**SEZIONE DEL DOCUMENTO**
= = = = = = =
Qualora sia pacifico l’esito infausto del giudizio per il cliente, la condotta omissiva dell’avvocato non rileva ai fini di una pronuncia di responsabilità professionale
La Corte d’appello di Catania aveva rigettato la domanda di risarcimento danni avanzata da un cliente tesa a far valere la responsabilità professionale del proprio avvocato, in relazione all’attività defensionale dallo stesso espletata in un giudizio risarcitorio nel quale egli aveva assunto le vesti di convenuto.
Quest’ultimo aveva infatti attribuito la responsabilità dell’esito infausto del giudizio al negligente comportamento del proprio legale, il quale nel corso di quattro anni e di ben ventitré udienze, non si era mai opposto agli innumerevoli e immotivati rinvii, richiesti dalla controparte per l’escussione dei propri testi omettendo, inoltre, di eccepire la decadenza della prova testimoniale, sia con riferimento alla ingiustificata assenza dei testimoni, sia al mancato assolvimento dell’onere di intimazione degli stessi.
Ebbene, se in primo grado il Tribunale di Catania accoglieva l’istanza risarcitoria del cliente nei confronti del proprio avvocato, la corte d’appello di Catania ribaltava l’esito del processo, rigettando la domanda attorea.
Di qui il ricorso per cassazione e la pronuncia della Terza Sezione Civile, n. 1169/2020.
Secondo il ricorrente la sentenza impugnata aveva erroneamente ritenuto che il comportamento professionale del legale non fosse stato determinante per l’esito negativo del giudizio in cui il medesimo aveva prestato la propria attività. Ed invero, secondo il principio secondo cui nel giudizio di responsabilità a carico di un professionista (nella specie avvocato) – ai fini della verifica del nesso causale tra condotta (omissiva) e danno lamentato -, al criterio della certezza degli effetti deve sostituirsi quello della probabilità che l’attività omessa potesse condurre ad una decisione diversa rispetto a quella intervenuta, quantomeno sotto il profilo della perdita di chance costituita dall’esito favorevole della lite, la corte di merito avrebbe dovuto ritenere che il comportamento omissivo dell’avvocato avesse effettivamente pregiudicato l’esito della causa risarcitoria.
= = = = = = =
**DATI REGISTRATI**
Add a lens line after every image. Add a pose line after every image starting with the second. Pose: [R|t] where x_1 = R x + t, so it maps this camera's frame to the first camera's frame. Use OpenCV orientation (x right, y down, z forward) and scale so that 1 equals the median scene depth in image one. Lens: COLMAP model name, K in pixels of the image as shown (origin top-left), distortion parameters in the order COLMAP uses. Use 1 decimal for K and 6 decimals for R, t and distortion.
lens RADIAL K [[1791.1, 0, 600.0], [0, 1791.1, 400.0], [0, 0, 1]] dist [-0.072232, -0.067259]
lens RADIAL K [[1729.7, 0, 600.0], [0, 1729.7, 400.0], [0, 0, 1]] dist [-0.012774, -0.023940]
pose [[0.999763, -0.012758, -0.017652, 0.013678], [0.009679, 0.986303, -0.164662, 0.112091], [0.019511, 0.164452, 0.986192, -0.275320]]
= = = = = = =
**ATTIVITÀ**
Trascrivi per intero, parola per parola, il testo sulla responsabilità professionale dell'avvocato.

**SOLUZIONE DEL PROBLEMA**
Qualora sia pacifico l’esito infausto del giudizio per il cliente, la condotta omissiva dell’avvocato non rileva ai fini di una pronuncia di responsabilità professionale
La Corte d’appello di Catania aveva rigettato la domanda di risarcimento danni avanzata da un cliente tesa a far valere la responsabilità professionale del proprio avvocato, in relazione all’attività defensionale dallo stesso espletata in un giudizio risarcitorio nel quale egli aveva assunto le vesti di convenuto.
Quest’ultimo aveva infatti attribuito la responsabilità dell’esito infausto del giudizio al negligente comportamento del proprio legale, il quale nel corso di quattro anni e di ben ventitré udienze, non si era mai opposto agli innumerevoli e immotivati rinvii, richiesti dalla controparte per l’escussione dei propri testi omettendo, inoltre, di eccepire la decadenza della prova testimoniale, sia con riferimento alla ingiustificata assenza dei testimoni, sia al mancato assolvimento dell’onere di intimazione degli stessi.
Ebbene, se in primo grado il Tribunale di Catania accoglieva l’istanza risarcitoria del cliente nei confronti del proprio avvocato, la corte d’appello di Catania ribaltava l’esito del processo, rigettando la domanda attorea.
Di qui il ricorso per cassazione e la pronuncia della Terza Sezione Civile, n. 1169/2020.
Secondo il ricorrente la sentenza impugnata aveva erroneamente ritenuto che il comportamento professionale del legale non fosse stato determinante per l’esito negativo del giudizio in cui il medesimo aveva prestato la propria attività. Ed invero, secondo il principio secondo cui nel giudizio di responsabilità a carico di un professionista (nella specie avvocato) – ai fini della verifica del nesso causale tra condotta (omissiva) e danno lamentato -, al criterio della certezza degli effetti deve sostituirsi quello della probabilità che l’attività omessa potesse condurre ad una decisione diversa rispetto a quella intervenuta, quantomeno sotto il profilo della perdita di chance costituita dall’esito favorevole della lite, la corte di merito avrebbe dovuto ritenere che il comportamento omissivo dell’avvocato avesse effettivamente pregiudicato l’esito della causa risarcitoria.